── EXERCISE INPUTS
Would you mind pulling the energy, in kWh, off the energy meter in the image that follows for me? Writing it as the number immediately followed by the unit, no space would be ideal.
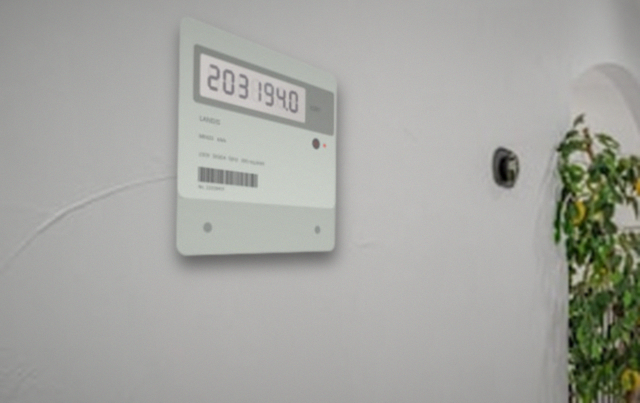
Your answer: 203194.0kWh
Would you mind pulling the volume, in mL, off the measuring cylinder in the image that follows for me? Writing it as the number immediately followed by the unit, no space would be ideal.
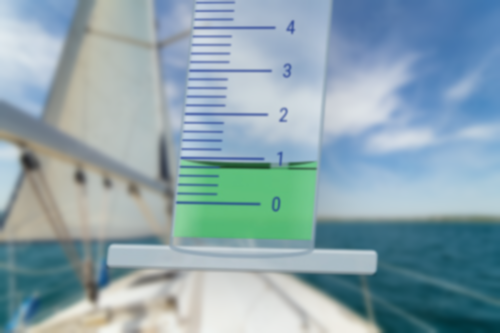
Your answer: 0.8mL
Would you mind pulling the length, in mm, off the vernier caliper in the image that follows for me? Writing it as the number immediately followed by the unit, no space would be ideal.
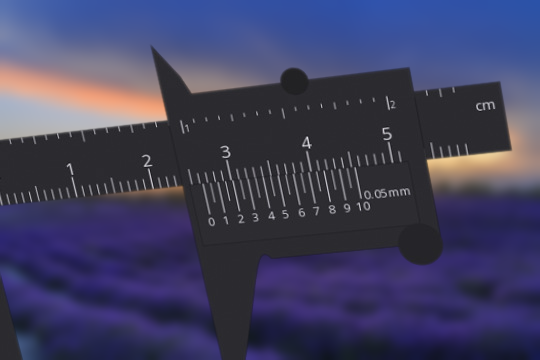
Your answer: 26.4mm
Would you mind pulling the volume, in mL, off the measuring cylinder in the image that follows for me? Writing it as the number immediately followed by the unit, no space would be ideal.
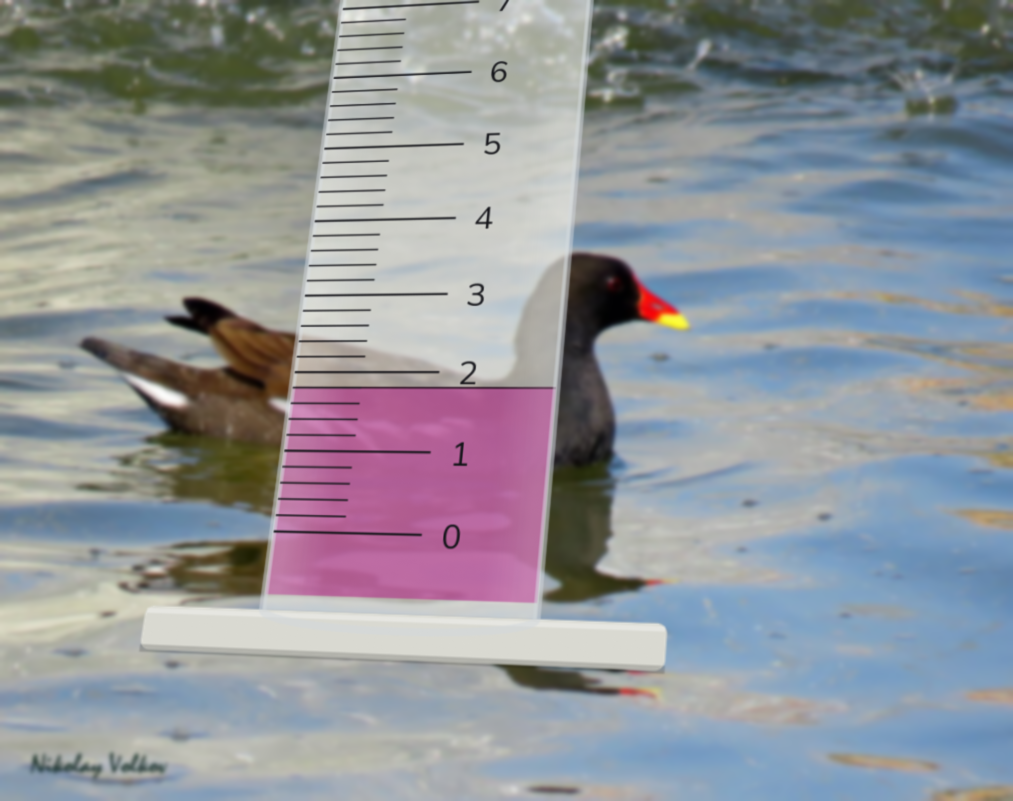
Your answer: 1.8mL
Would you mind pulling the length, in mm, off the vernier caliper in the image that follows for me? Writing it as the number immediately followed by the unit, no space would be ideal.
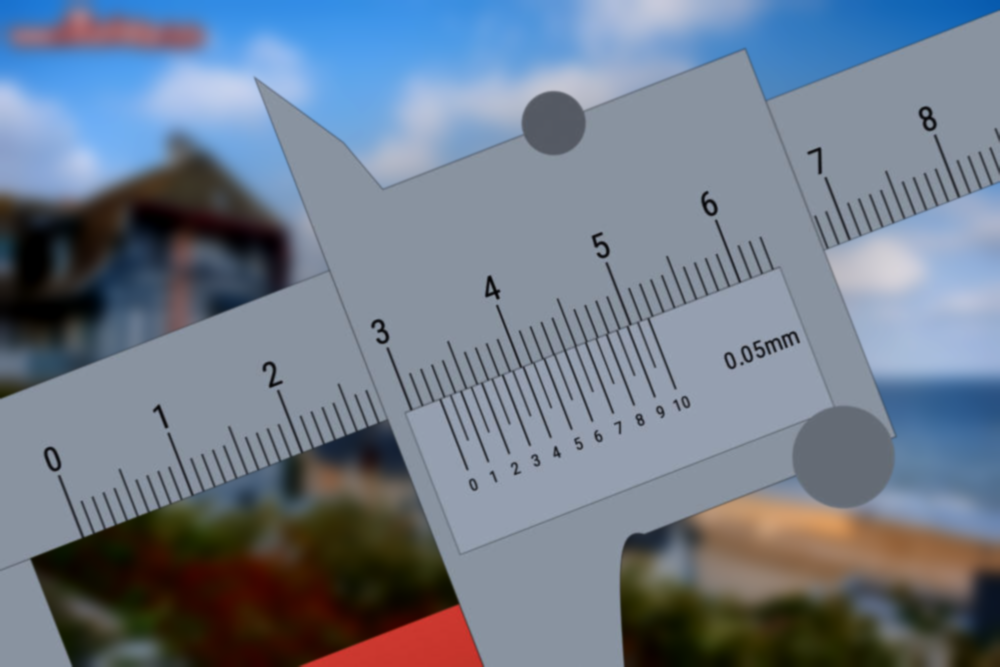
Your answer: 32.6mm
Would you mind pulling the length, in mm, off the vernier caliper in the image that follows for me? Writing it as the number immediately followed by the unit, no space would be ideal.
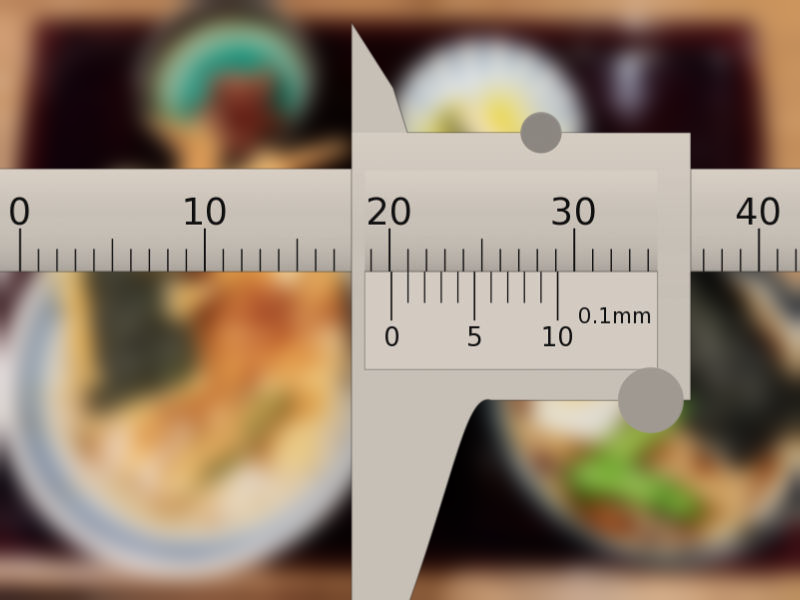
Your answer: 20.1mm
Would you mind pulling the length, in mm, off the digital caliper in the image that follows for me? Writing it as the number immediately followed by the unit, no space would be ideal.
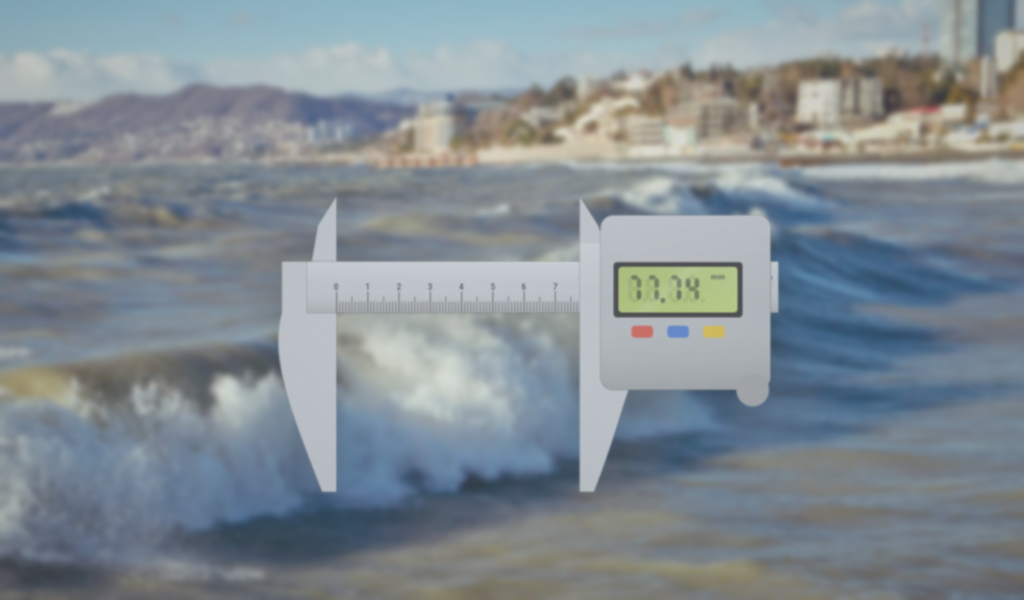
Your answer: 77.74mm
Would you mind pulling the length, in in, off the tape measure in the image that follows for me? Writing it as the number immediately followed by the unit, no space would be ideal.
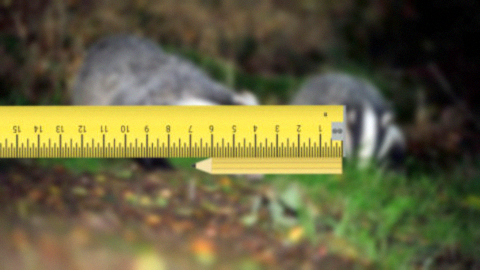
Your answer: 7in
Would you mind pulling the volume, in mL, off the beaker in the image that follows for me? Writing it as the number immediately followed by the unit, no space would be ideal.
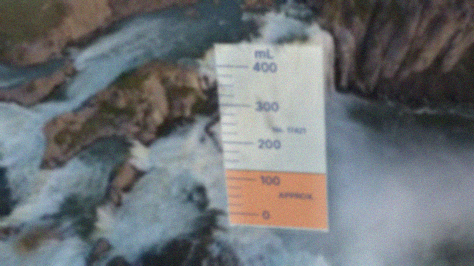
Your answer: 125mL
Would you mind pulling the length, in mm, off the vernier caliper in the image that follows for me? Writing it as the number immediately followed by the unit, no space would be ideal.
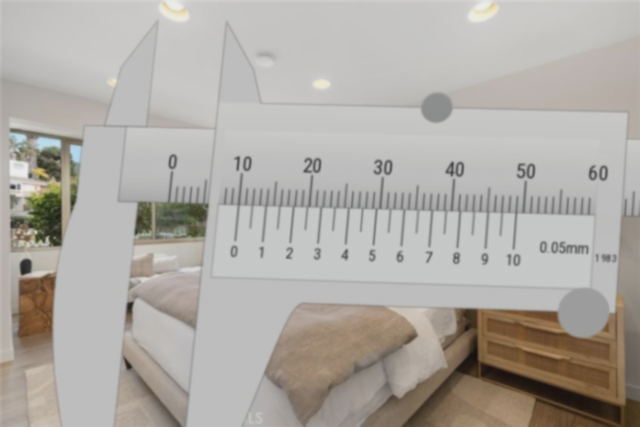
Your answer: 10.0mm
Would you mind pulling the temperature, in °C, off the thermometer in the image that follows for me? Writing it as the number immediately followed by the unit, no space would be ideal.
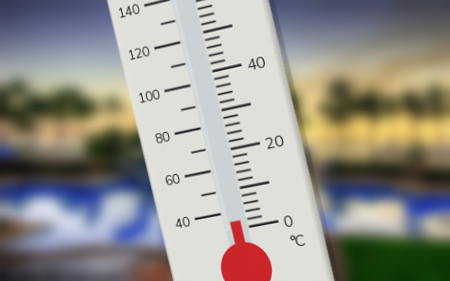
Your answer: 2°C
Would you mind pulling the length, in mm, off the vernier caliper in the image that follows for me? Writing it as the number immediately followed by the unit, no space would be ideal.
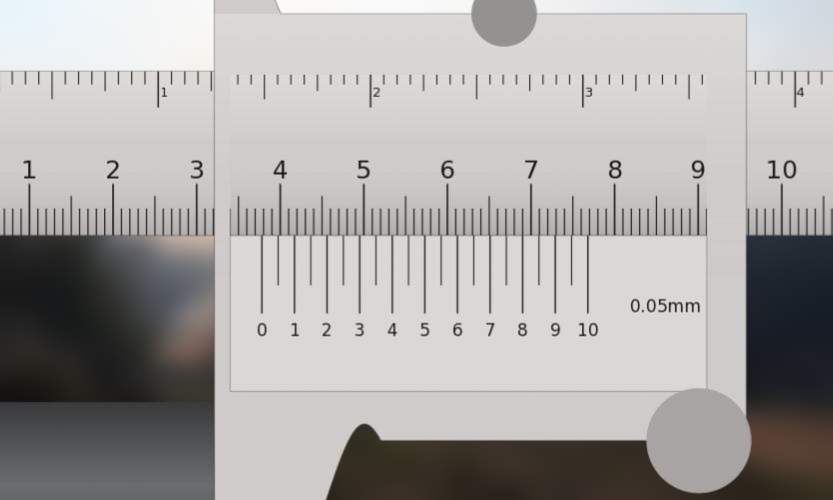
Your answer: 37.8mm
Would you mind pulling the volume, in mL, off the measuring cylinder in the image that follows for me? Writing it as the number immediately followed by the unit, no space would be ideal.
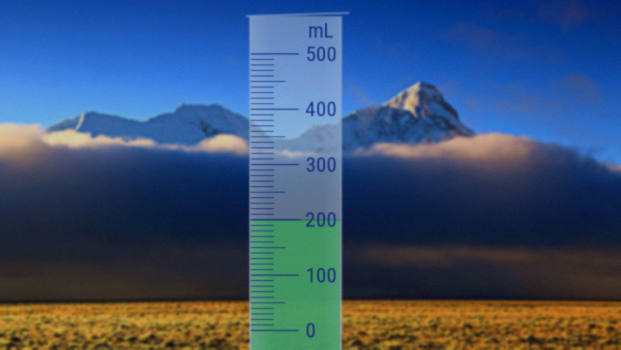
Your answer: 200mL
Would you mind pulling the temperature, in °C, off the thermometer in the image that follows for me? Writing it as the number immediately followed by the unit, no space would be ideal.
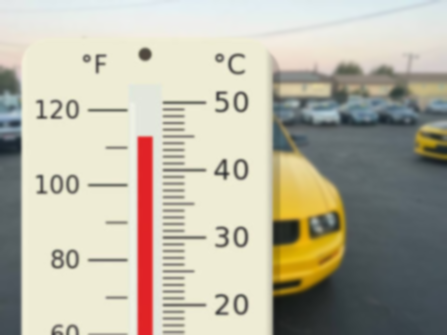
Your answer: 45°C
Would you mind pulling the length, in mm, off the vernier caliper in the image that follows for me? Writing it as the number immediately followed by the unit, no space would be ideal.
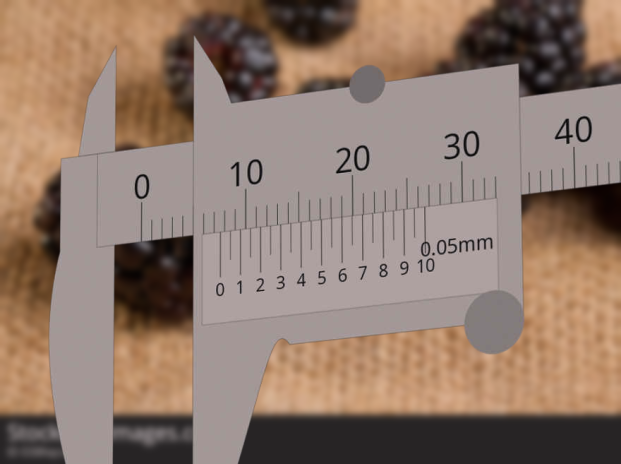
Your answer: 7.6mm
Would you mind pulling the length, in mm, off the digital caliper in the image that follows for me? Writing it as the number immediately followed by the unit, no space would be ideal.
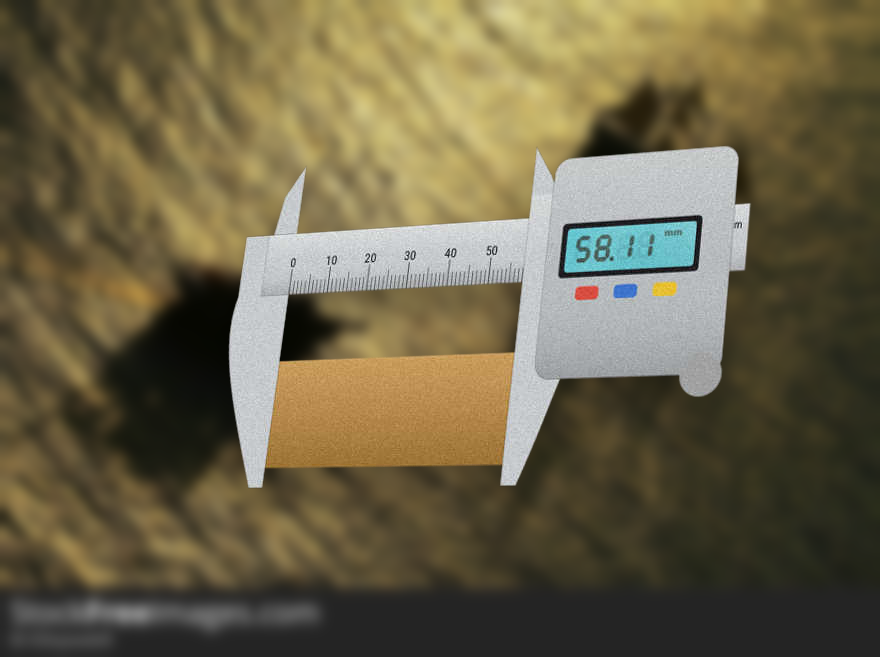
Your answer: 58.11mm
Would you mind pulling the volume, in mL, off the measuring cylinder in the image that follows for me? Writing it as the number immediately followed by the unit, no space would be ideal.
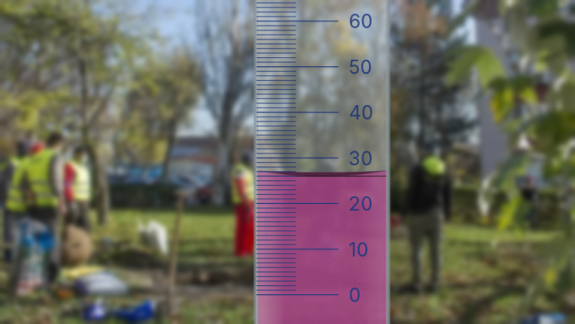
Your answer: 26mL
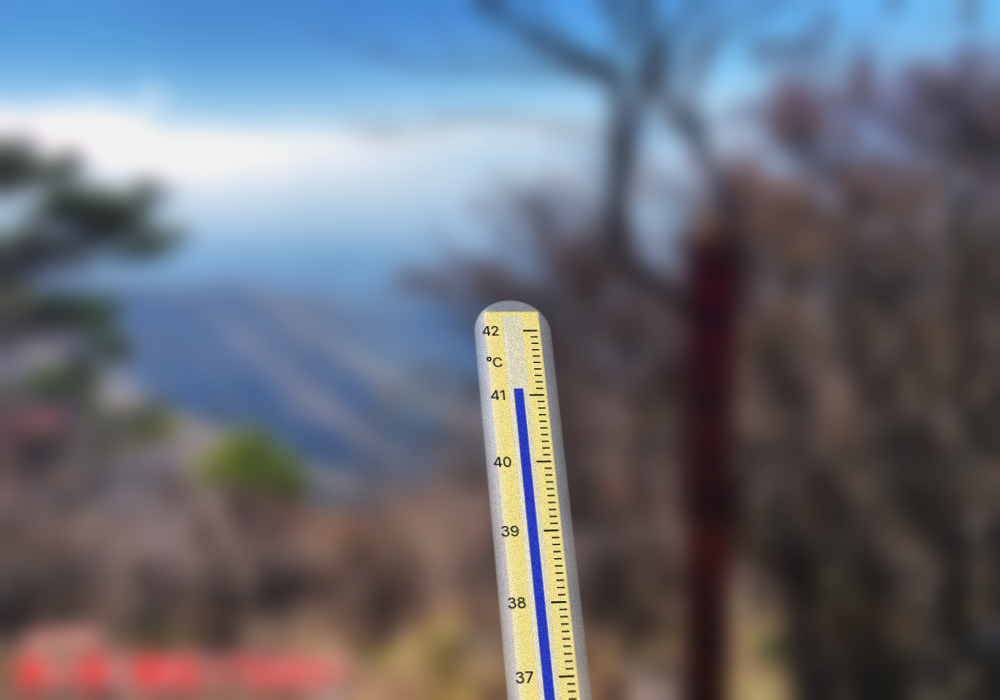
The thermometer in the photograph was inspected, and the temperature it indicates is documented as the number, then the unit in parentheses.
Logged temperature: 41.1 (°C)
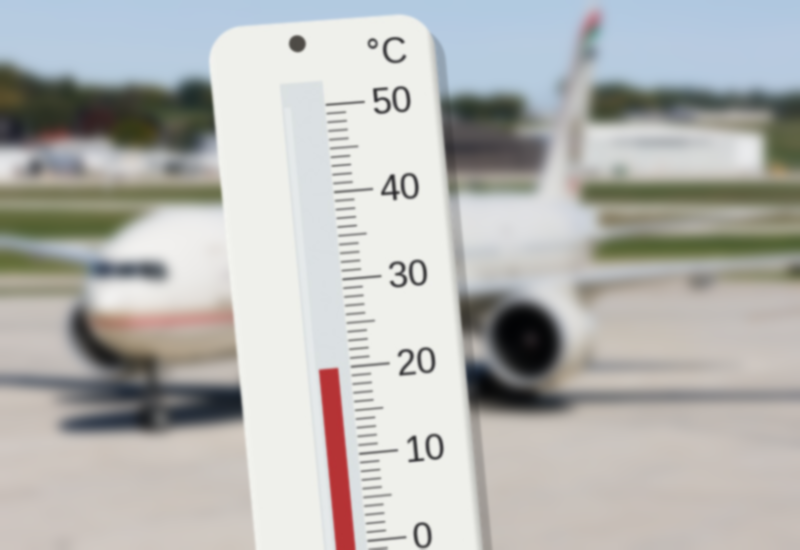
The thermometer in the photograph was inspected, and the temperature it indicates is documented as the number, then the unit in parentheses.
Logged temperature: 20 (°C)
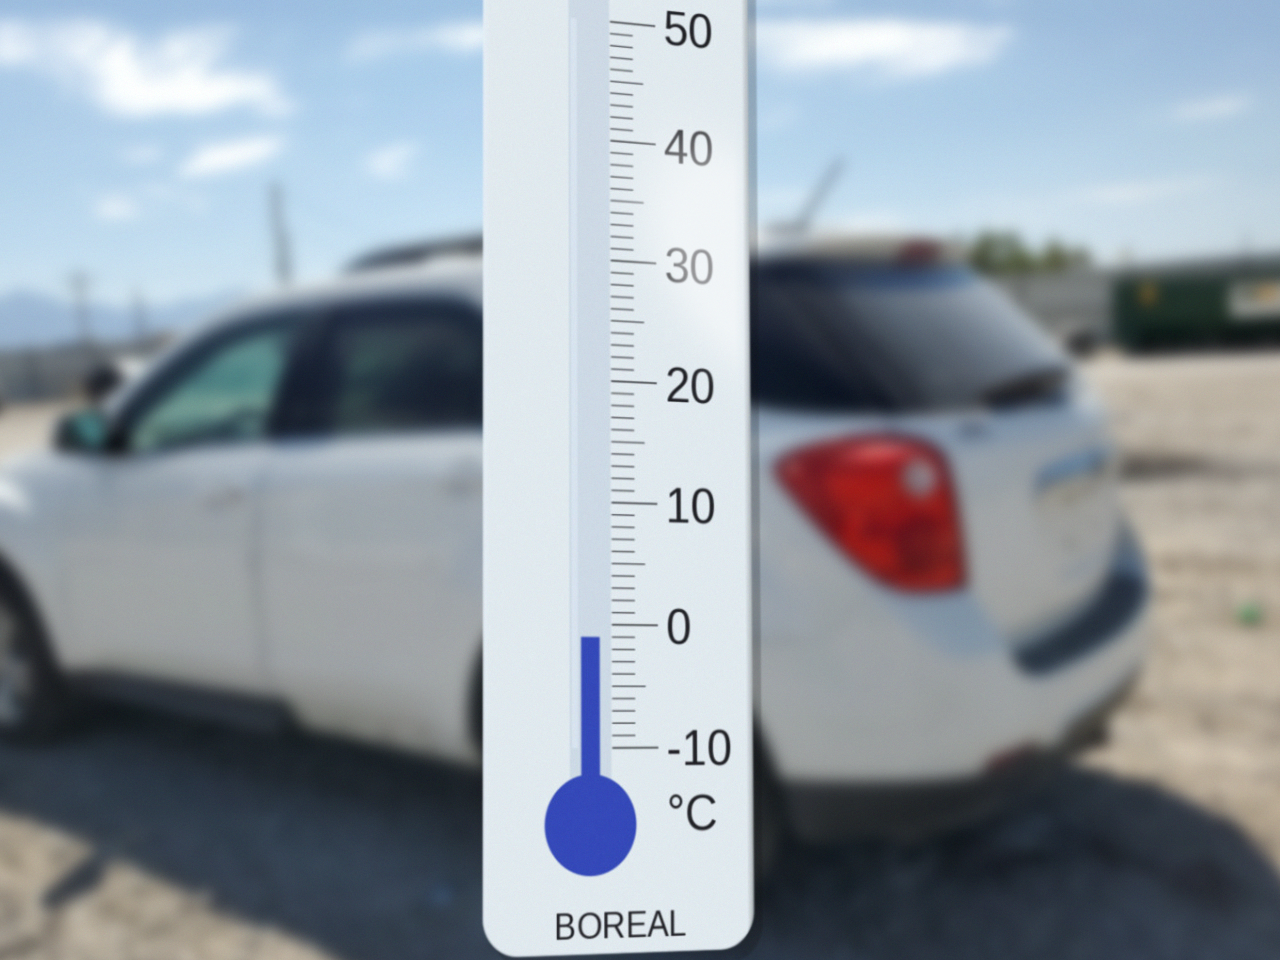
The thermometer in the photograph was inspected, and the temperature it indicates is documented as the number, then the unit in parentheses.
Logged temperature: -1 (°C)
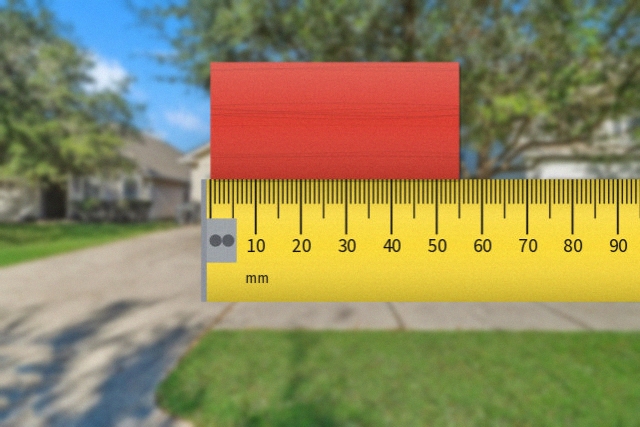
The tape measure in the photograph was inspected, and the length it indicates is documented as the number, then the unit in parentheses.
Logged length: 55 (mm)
────
◆ **HOW TO COMPLETE THIS TASK**: Rewrite the stretch from the start of the listing through the line containing "Your answer: 203194.0kWh", changing "energy meter" to "electricity meter" and leaving everything else as it is. Omit the pictures.

◆ **TASK SOLUTION**:
Would you mind pulling the energy, in kWh, off the electricity meter in the image that follows for me? Writing it as the number immediately followed by the unit, no space would be ideal.
Your answer: 203194.0kWh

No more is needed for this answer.